Qual pai ou mãe não se sentiu incomodado com o recrudescimento, nos últimos dias, de registros de casos de pedofilia e abusos envolvendo crianças e adolescentes? Nos textos da seção Duas Visões, promotores habituados a lidar no cotidiano com esse incômodo tema procuram tranquilizar pais e familiares. Um dos artigos, o do promotor de Justiça Júlio Alfredo de Almeida (leia abaixo), indica como agir quando os cuidados falham para preservar as pequenas vítimas e garantir a punição dos responsáveis pelo crime. O outro, o da promotora de Justiça Denise Casanova Villela, mostra o que pode ser feito de forma preventiva.
Todos os anos, entre 250 e 300 casos de abuso sexual contra crianças e adolescentes são denunciados pela 11ª Promotoria da Infância e Juventude de Porto Alegre _ Promotoria de Proteção Criminal. Uma outra parte significativa dos inquéritos policiais sobre o mesmo tema tem como destino o arquivamento, seja porque as pequenas vítimas não têm condições de descrever a violência, porque a família se omite em narrar o fato ou ainda porque envolvem alienação parental _ quando um cônjuge/parente acusa o outro de abuso sexual apenas para prejudicá-lo.
Enganam-se os que pensam que esse tipo de violência está restrito às classes sociais mais vulneráveis, pois a questão do abuso sexual está presente em casos envolvendo pessoas de todos os graus de instrução e classes sociais. No quadro de crimes sexuais contra crianças ou adolescentes, os de maior incidência são os que envolvem familiares ou pessoas próximas da família _ e disso decorre a enorme dificuldade de coleta de provas. Na área criminal, o combate ao abuso sexual infantil só é possível com a colaboração das famílias ou de quem percebeu a violência. Além do atendimento à vítima, é necessário que essas pessoas preservem provas e colaborem com as autoridades.
Se o crime praticado foi o de abuso físico da criança ou do adolescente, em regra previsto pelos artigos 213 a 218-A, do Código Penal _ estupro mediante violência/ameaça, de vulnerável, satisfação da lascívia, exploração sexual _, a polícia deve ser chamada imediatamente para, se for o caso, efetuar a prisão em flagrante ou levar ao conhecimento da Delegacia que atenda a vítimas crianças/adolescentes, não se descurando dos eventuais cuidados médicos necessários.
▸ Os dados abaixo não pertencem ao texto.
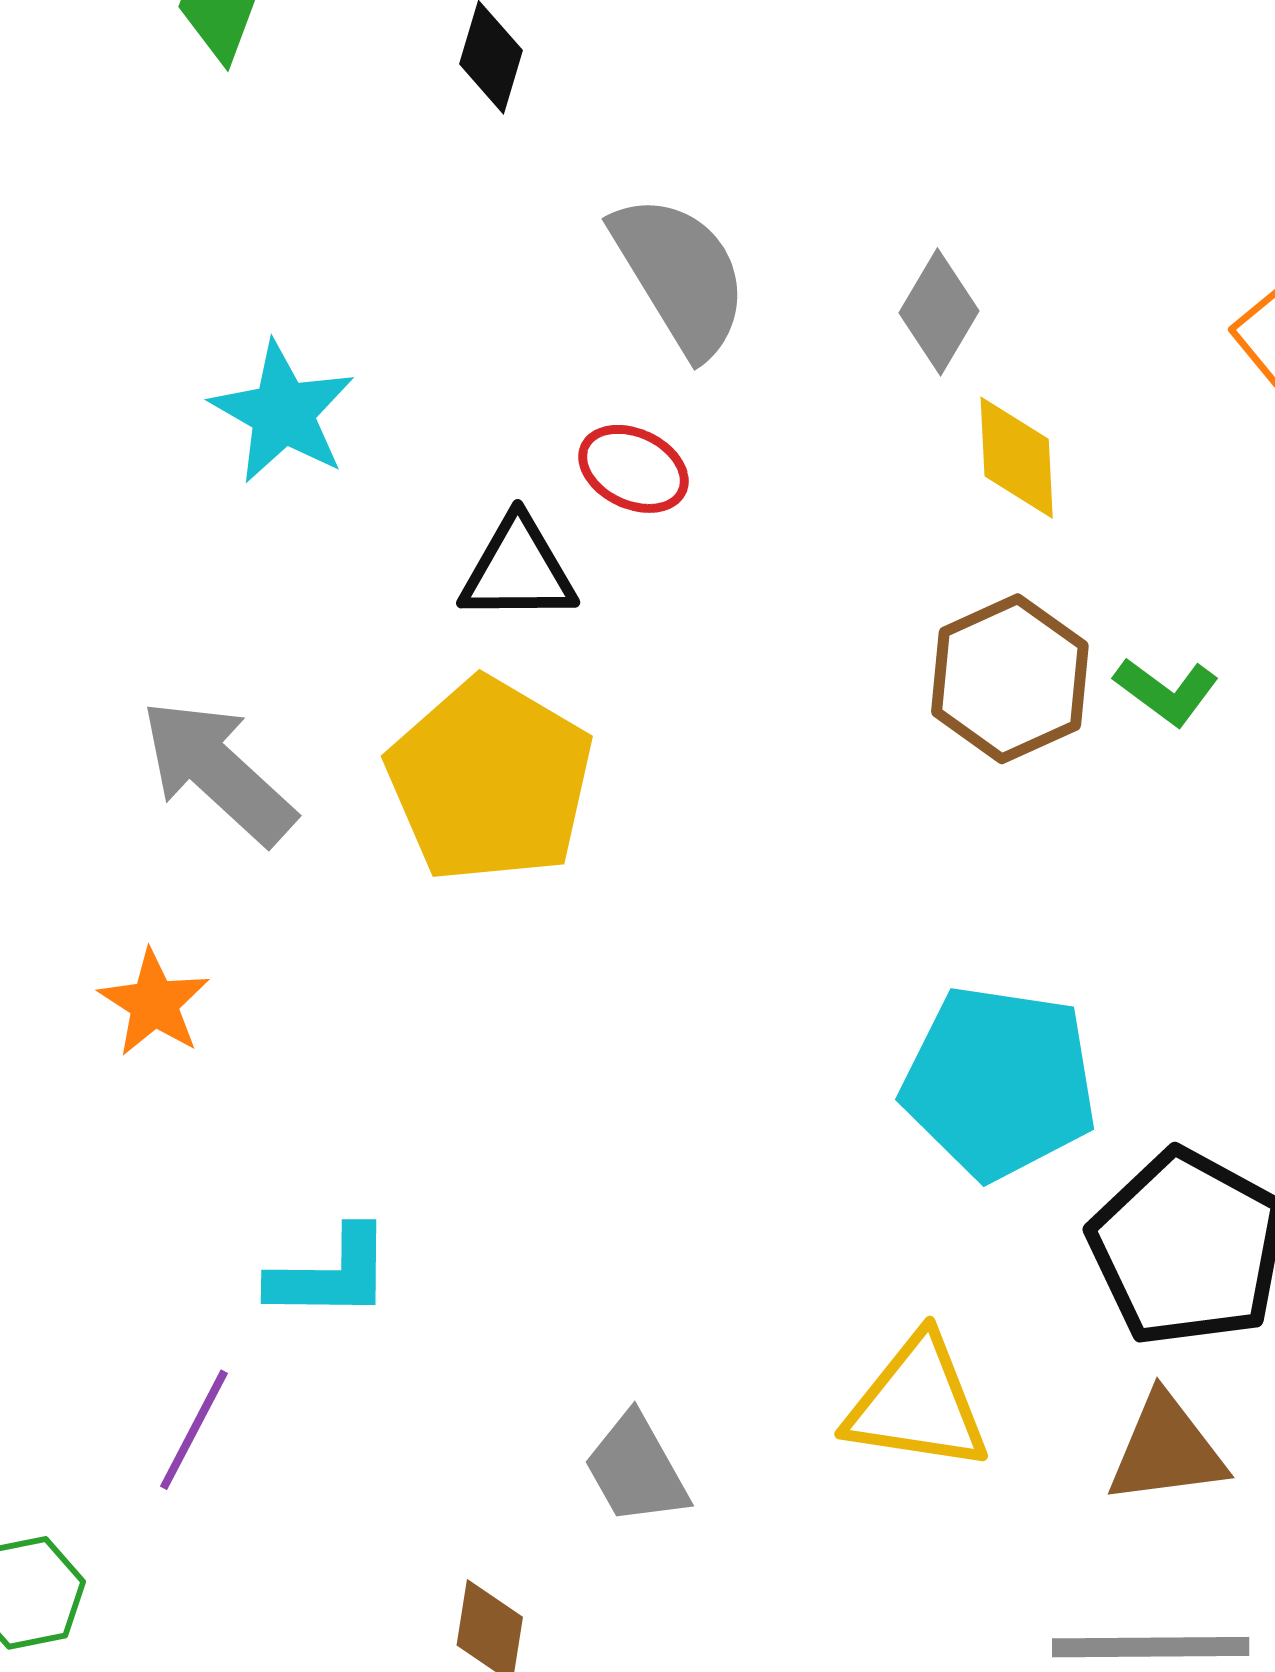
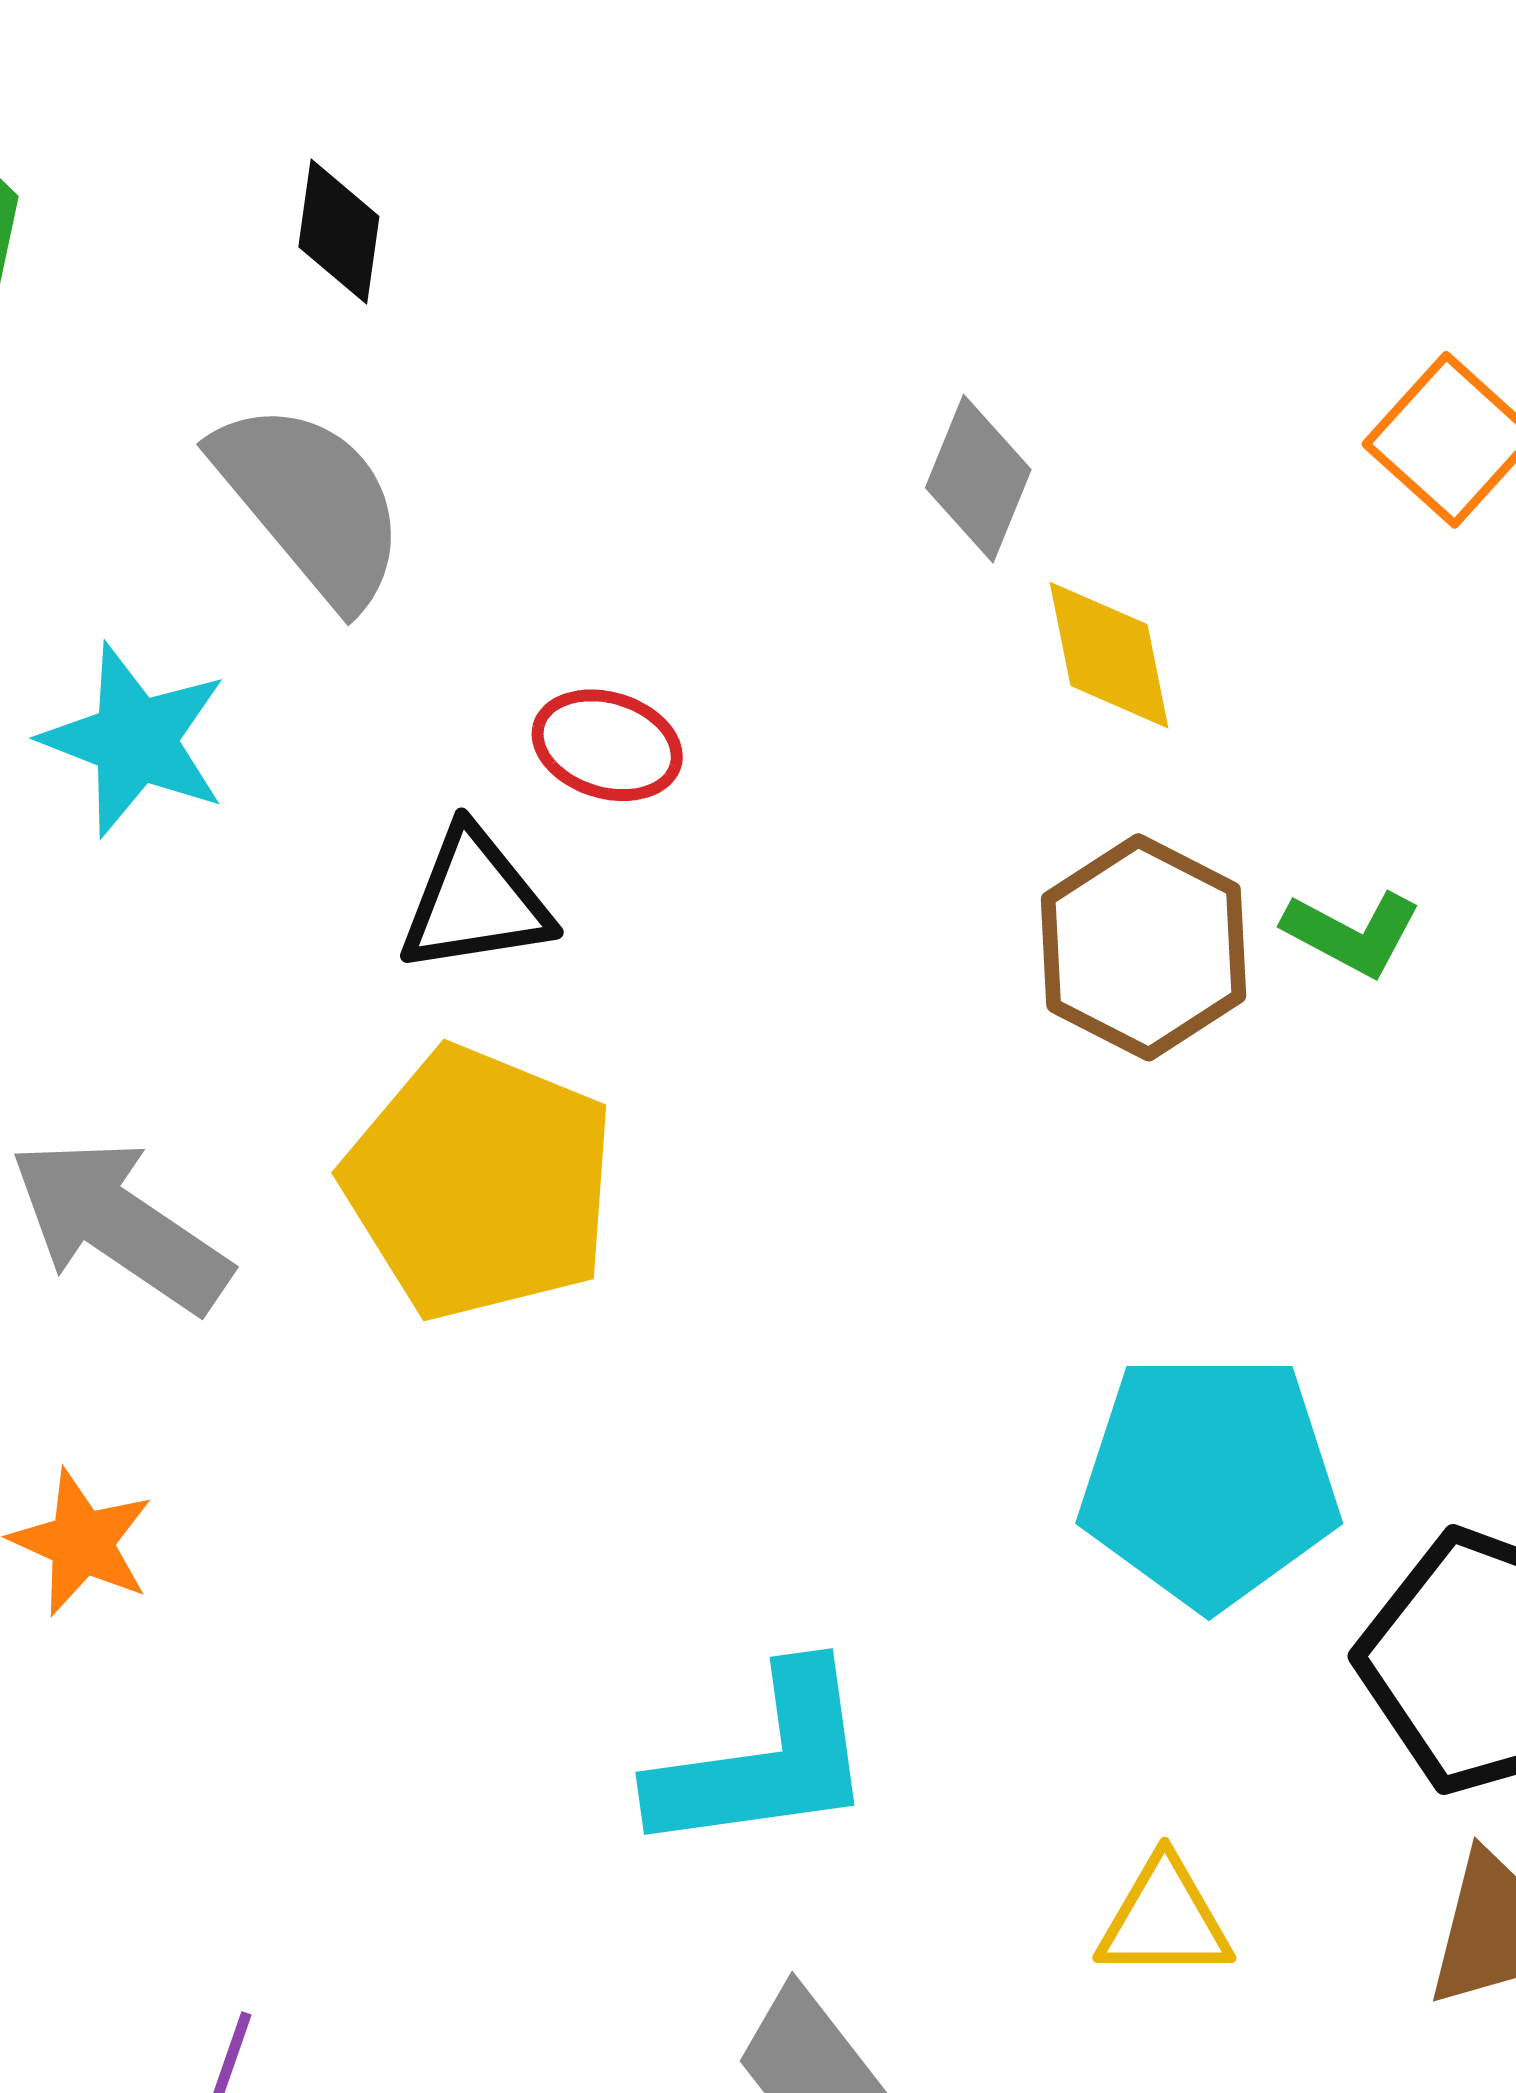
gray semicircle: (680, 275) -> (311, 503), moved
cyan L-shape: (331, 1274) -> (764, 1761), moved, size x1.4
yellow triangle: (917, 1404) -> (1164, 1919), size x0.7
Enganam-se os que pensam que esse tipo de violência está restrito às classes sociais mais vulneráveis
Se o fato ocorrer em Porto Alegre ou na grande Porto Alegre, a criança deve ser levada rapidamente ao Hospital Presidente Vargas, onde funciona o centro de Referência no Atendimento Infanto-Juvenil (CRAI). Lá, ela receberá atendimento completo _ psicossocial, de saúde e pericial. É importante lembrar que a vítima não deve ser banhada antes do atendimento para que seja possível realizar a coleta de material genético _ importantíssimo na apuração da autoria _ e para não mascarar as consequências da violência, permitindo a tomada das providências de saúde, como suturas, curativos, antirretrovirais etc.
Roupas e objetos utilizados devem ser preservados e entregues à polícia com o mesmo objetivo. Eventuais imagens ou vídeos devem ser preservados e informados às autoridades. A criança vítima não deve ser questionada sobre a violência por pessoas que não tenham formação para tanto, sob pena de revitimizá-la a cada novo questionamento e comprometer a qualidade da prova testemunhal.
Se o delito sexual se der através do meio virtual (internet e aplicativos de celular), em regra previsto pelos artigos 240 a 241-E, da ECA, a primeira providência é não apagar os textos, fotografias e filmes, e em seguida levar o aparelho (telefone, tablet, computador) até a Delegacia _ da criança, se houver _, disponibilizando as senhas de acesso e autorizando a manipulação do equipamento em busca de provas. Sempre que o assédio se der por redes sociais, é importante realizar imediatamente um "print" da tela, sem alertar o agressor que teve conhecimento do fato.
Nunca se deve descurar que a vítima do abuso precisará do apoio familiar, do atendimento psíquico para superar o trauma e _ o mais importante _ a certeza de que não é ela a culpada pelo crime que sofreu.